By David Rettew
March 22, 2017

Starting in April, viewers of the beloved television show Sesame Street will be introduced to a new character named Julia. She’s a four-year-old girl who has green eyes, red hair, and autism. Julia has existed for over a year now in print and online editions of the show, but gets her full television debut next month.

Featuring a character with autism on such an iconic show is an important milestone for autism awareness, yet it comes at a time when government-funded media is under attack. President Donald Trump has recommended that public funding be eliminated for the Corporation for Public Broadcasting (CPB), which transfers that money to outlets such as the Public Broadcasting Service (PBS) and National Public Radio (NPR).

Sesame Street does not rely on direct funding from the CPB, and recently signed a contract with HBO to air new episodes first on the premium channel. However, the re-airing of episodes on PBS stations, especially in more rural areas, would be severely affected by these cuts, since most government funding to CPB helps sustain rural PBS and NPR stations. The many families in these regions unable to afford premium cable stations would likely be out of luck. Sadly, these are many of the same families who might benefit from shows like Sesame Street the most.

We should not deprive any children from the essential learning opportunities Sesame Street and other shows offer. Julia will help other kids better understand what autism actually looks like. She often repeats what other people say. She flaps her hands when excited and covers her ears when there are loud noises. These behaviors are typical of kids who meet the criteria for autism. The audience will be able to watch not only these behaviors, but the way others react to Julia, often starting with a little confusion but then quickly resolving to acceptance.
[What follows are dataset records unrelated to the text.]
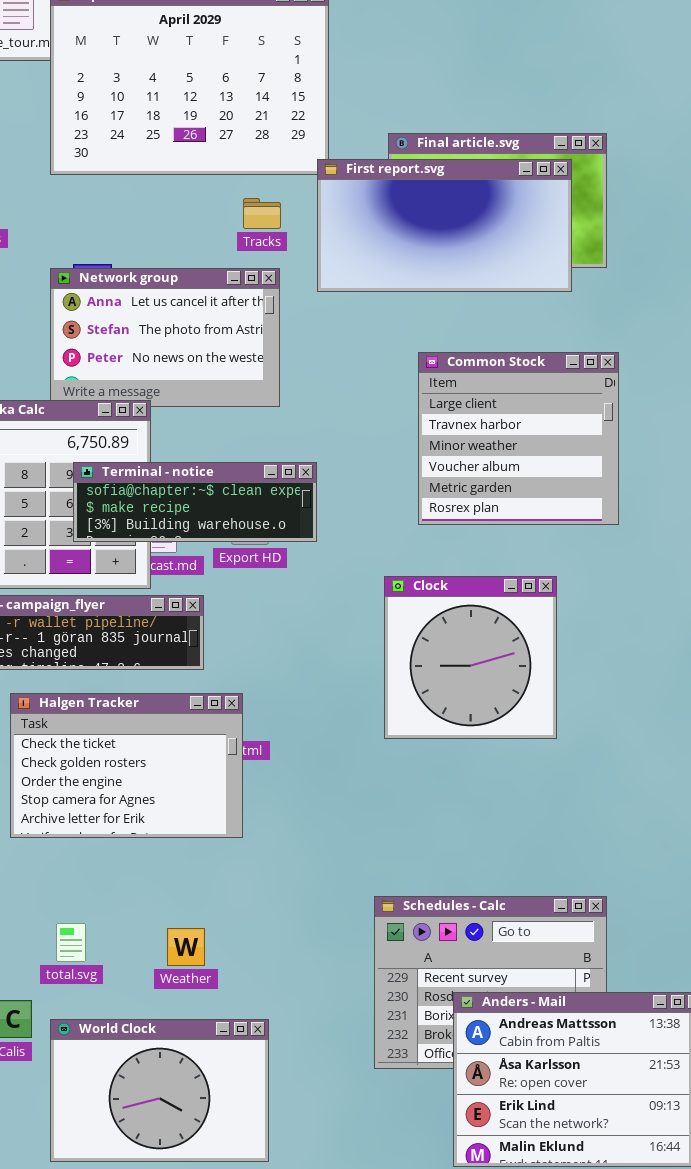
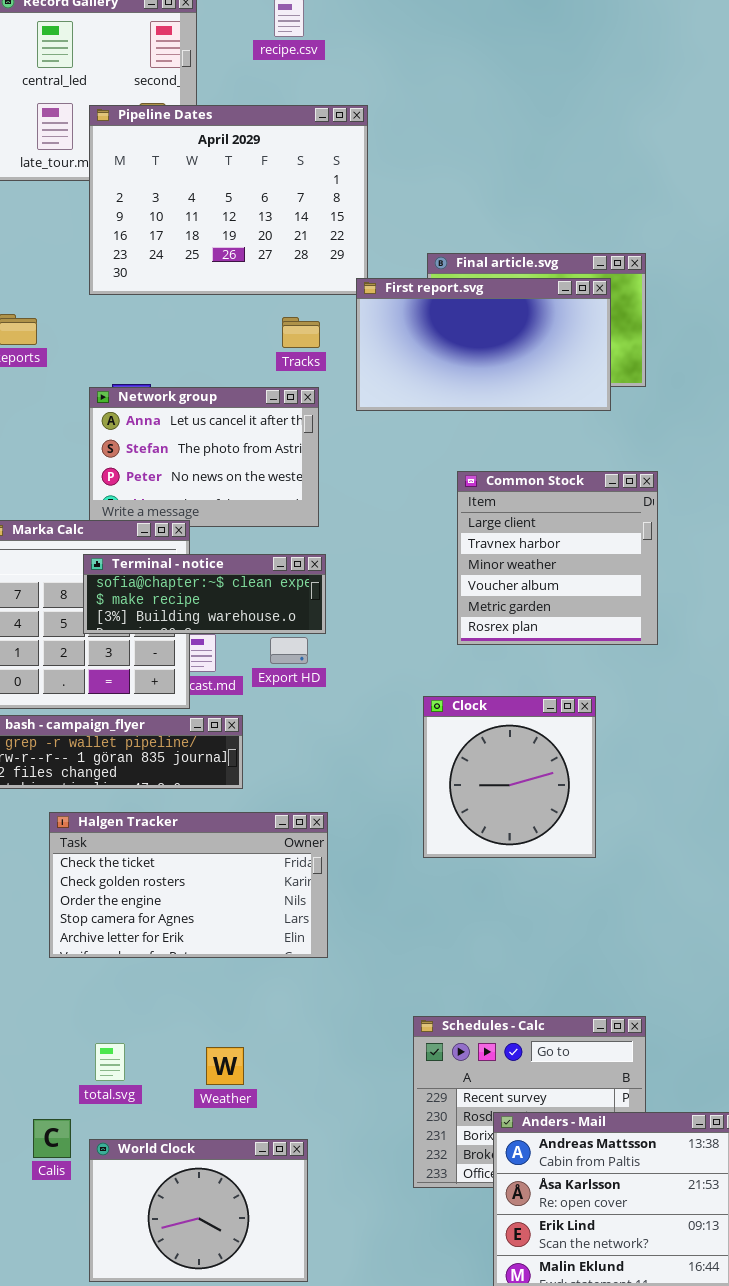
Terminal - notice: [73,462,317,542] -> [83,554,326,634], moved
Halgen Tracker: [10,693,243,838] -> [49,812,328,958], resized

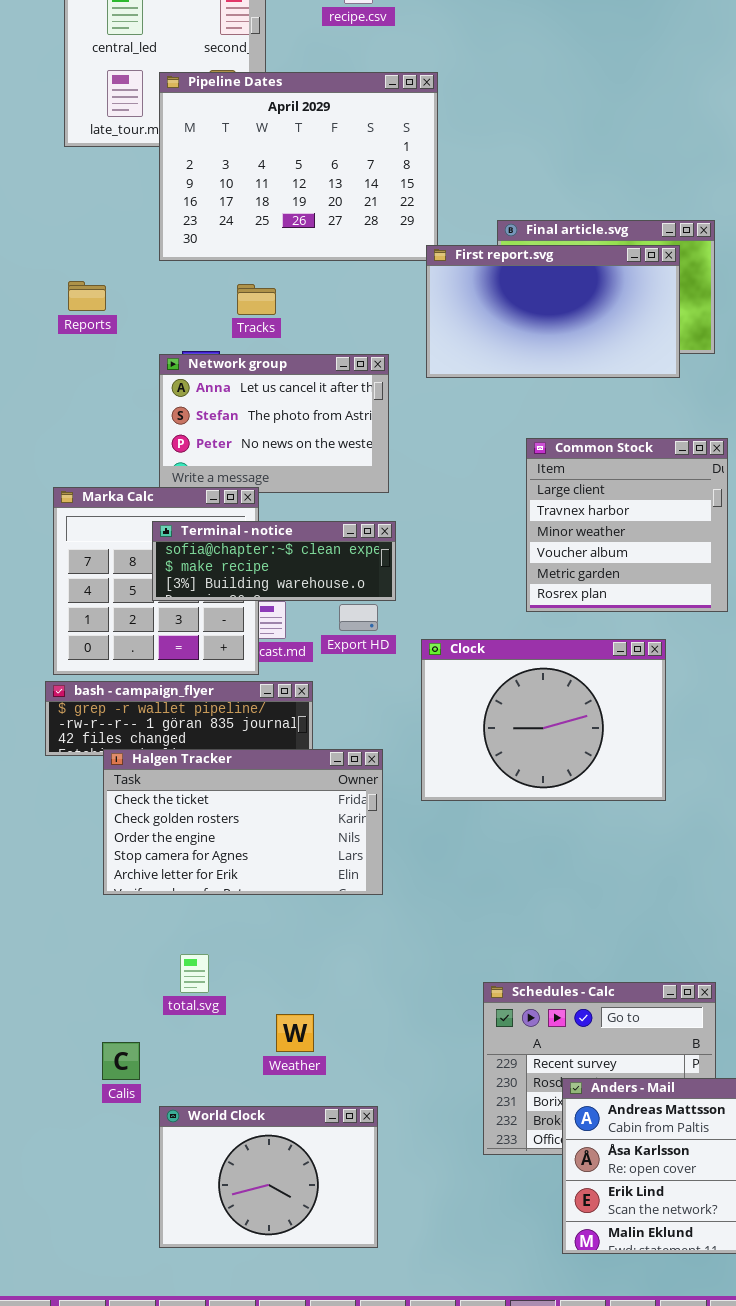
Tracks: [282,317,320,348] -> [237,284,276,315], moved
Clock: [423,696,596,858] -> [421,639,666,801], moved, resized
Halgen Tracker: [49,812,328,958] -> [103,749,383,895], moved
total.svg: [95,1043,125,1081] -> [180,954,209,993], moved
Calis: [33,1119,71,1158] -> [102,1042,140,1080], moved

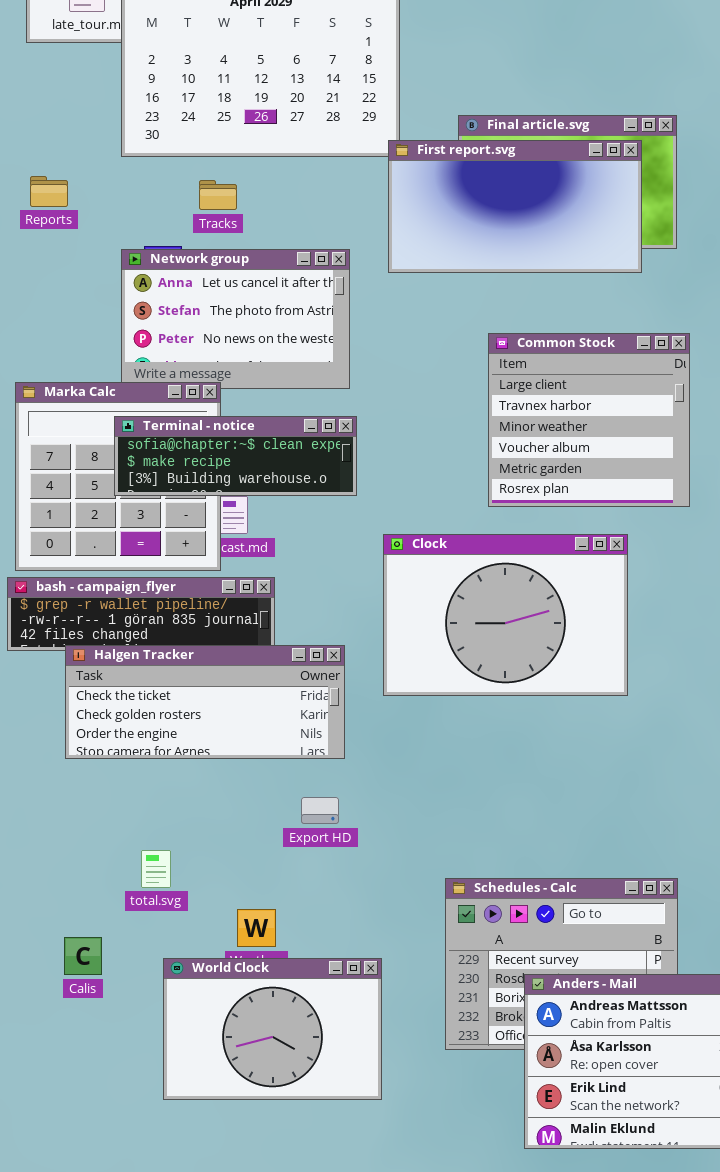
Export HD: [339,604,378,631] -> [301,797,339,824], moved
Halgen Tracker: [103,749,383,895] -> [65,645,345,759], resized
World Clock: [159,1106,378,1248] -> [163,958,382,1100], moved

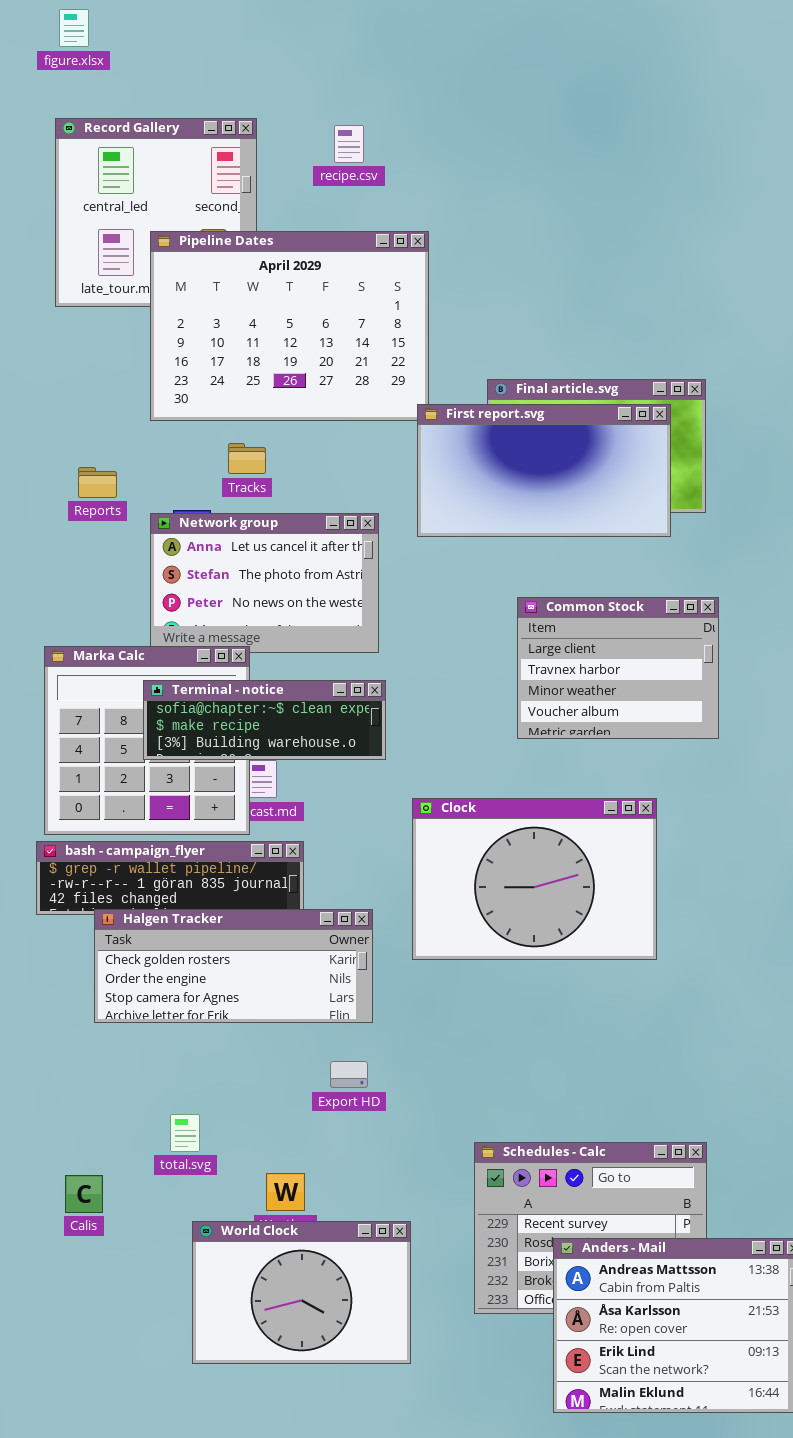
Reports: [30,176,68,207] -> [78,467,117,498], moved
Common Stock: [488,333,690,507] -> [517,597,719,739], resized
Halgen Tracker: [65,645,345,759] -> [94,909,373,1023], scrolled down 1 row
Calis: [64,937,102,975] -> [65,1175,103,1213], moved

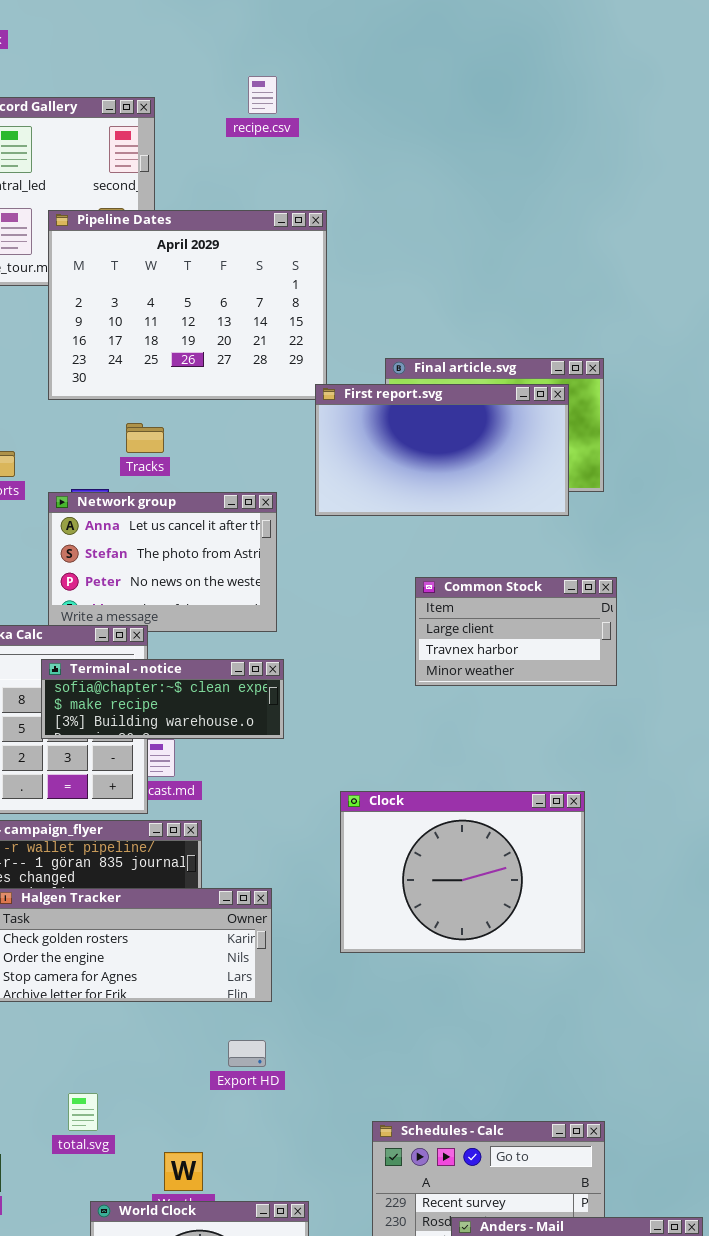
recipe.csv: [334,125,364,163] -> [248,76,277,114], moved
Common Stock: [517,597,719,739] -> [415,577,617,686], resized
Clock: [412,798,657,960] -> [340,791,585,953], moved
Perhaps more important than these aspects about Julia, however, are all of the parts of her that have nothing to do with autism. In this way, young viewers get to see not only what autism is, but what autism isn’t. Yes, Julia might not talk as much as some of the other characters or transition as easily into new activities, but children will also notice that she likes to sing and is very good at drawing—just like they are. Julia does have autism, but mainly she’s a kid, thinking kid things and doing kid stuff.

 

It’s been well documented that children can learn from television—in both good and bad ways. Indeed, the American Academy of Pediatrics mentions Sesame Street by name in its recommendations about screen time for young children. Precisely why children act the way they do will forever remain a mystery to scientists and befuddled parents alike. But we do know that one of the important processes for influencing children is modeling behaviors. Beyond rewards and punishments, kids are motivated to do what they see others doing.

The 60 Minutes segment on Julia’s introduction to the show features a clip in which Big Bird comments that Julia’s reluctance to talk to him made him think she didn’t like him. This misinterpretation of anxiety or social discomfort as disinterest is a frequent mistake that can fool even the wise Big Bird, and its depiction on Sesame Street provides a wonderful example to help kids learn how to interact with others who behave differently than most, regardless of the diagnosis or label that might be attached to them.

Julia’s debut couldn’t be better timed. Just as opponents of public television finally find a president willing to scrap it as expendable, the rest of us are reminded just how valuable this content is for our kids and our society.

David Rettew is a child psychiatrist and associate professor of psychiatry and pediatrics at the University of Vermont Larner College of Medicine. He is the author of Child Psychiatry: New Thinking About the Boundaries Between Traits and Illness.